• **WHAT TO WORK ON**:
Retype every line of the saved entries below, leaving the pictures out of your answer.

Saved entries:
☆ ☆ ☆ ☆

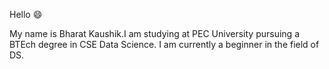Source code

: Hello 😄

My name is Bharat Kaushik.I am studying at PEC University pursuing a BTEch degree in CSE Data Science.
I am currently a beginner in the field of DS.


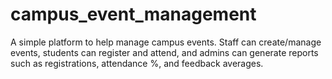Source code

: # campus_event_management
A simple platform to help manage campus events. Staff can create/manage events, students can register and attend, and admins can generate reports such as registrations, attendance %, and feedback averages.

☆ ☆ ☆ ☆

• **EXERCISE RESPONSE**:
Source code

: Hello 😄

My name is Bharat Kaushik.I am studying at PEC University pursuing a BTEch degree in CSE Data Science.
I am currently a beginner in the field of DS.


Source code

: # campus_event_management
A simple platform to help manage campus events. Staff can create/manage events, students can register and attend, and admins can generate reports such as registrations, attendance %, and feedback averages.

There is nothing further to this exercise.